Aris Papatheodorou est graphiste, journaliste et activiste. C'est un des 
fondateurs de Samizdat, un portail créé dans le mouvement des grèves de 
décembre 1995 par un collectif d'une dizaine de militants, "pour 
permettre l'expression des sans voix, sans légitimité, sans papiers...

Depuis plusieurs mois, Aris Papatheodorou travaille avec d'autres 
groupes européens à l'élaboration de Mediactivism.org, un nouveau 
portail destiné à être une chambre d'écho et un laboratoire des médias 
alternatifs. A la veille du début du contre-sommet d'Evian opposé au G8, 
il explique la vision qui sous-tend ce projet de long terme et les 
spécificités des médias "différents".

-- Vous lancez, à l'occasion du contre-sommet du G8, le portail 
Mediactivism. Quel est son but ?

-- Mediactivism s'est constitué au moment de la conférence zelig.rc2 
(Rencontre d'activistes des médias et de l'Internet, en décembre 2002 à 
Paris, NDLR). Il s'agit de faire avancer la coopération entre les 
acteurs des médias alternatifs en Europe. Les premières occasions de 
tester ce nouveau portail seront le G8 à Evian, le Forum social européen 
à Paris en novembre prochain et le Sommet de la société de l'information 
(WSIS) à Genève en décembre.

_Consigne:_
D'après l'extrait, répondez brièvement :
(a) Quand Samizdat a-t-il été créé ?
(b) À quelle conférence Mediactivism s'est-il constitué ?
(c) Dans quelle ville se tiendra le Sommet de la société de l'information (WSIS) ?

_Données enregistrées:_
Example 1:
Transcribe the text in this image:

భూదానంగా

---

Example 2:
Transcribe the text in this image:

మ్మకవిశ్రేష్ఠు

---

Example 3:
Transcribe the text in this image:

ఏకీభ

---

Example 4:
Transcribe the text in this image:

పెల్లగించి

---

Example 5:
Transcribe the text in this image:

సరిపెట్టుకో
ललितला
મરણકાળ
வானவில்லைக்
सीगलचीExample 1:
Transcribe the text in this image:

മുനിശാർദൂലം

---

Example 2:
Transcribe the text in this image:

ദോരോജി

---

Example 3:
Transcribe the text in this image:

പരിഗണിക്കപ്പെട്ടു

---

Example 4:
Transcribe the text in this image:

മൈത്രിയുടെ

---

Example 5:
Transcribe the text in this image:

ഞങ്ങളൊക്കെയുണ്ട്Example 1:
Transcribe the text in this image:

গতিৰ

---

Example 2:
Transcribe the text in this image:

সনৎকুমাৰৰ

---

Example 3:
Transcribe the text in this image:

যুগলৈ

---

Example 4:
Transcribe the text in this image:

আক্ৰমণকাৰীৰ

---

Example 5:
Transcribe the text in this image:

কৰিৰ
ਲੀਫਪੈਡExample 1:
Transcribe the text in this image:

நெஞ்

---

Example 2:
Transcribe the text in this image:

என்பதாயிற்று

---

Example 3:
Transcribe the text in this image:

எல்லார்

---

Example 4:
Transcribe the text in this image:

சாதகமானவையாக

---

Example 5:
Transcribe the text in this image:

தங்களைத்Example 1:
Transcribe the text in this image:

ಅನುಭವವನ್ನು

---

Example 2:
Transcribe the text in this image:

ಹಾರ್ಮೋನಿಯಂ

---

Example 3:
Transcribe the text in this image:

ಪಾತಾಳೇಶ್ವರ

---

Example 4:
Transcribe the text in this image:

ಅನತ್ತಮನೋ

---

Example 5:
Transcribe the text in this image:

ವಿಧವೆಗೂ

_Corrigé:_
(a) En décembre 1995, pendant le mouvement des grèves.
(b) À la conférence zelig.rc2, en décembre 2002 à Paris.
(c) À Genève, en décembre.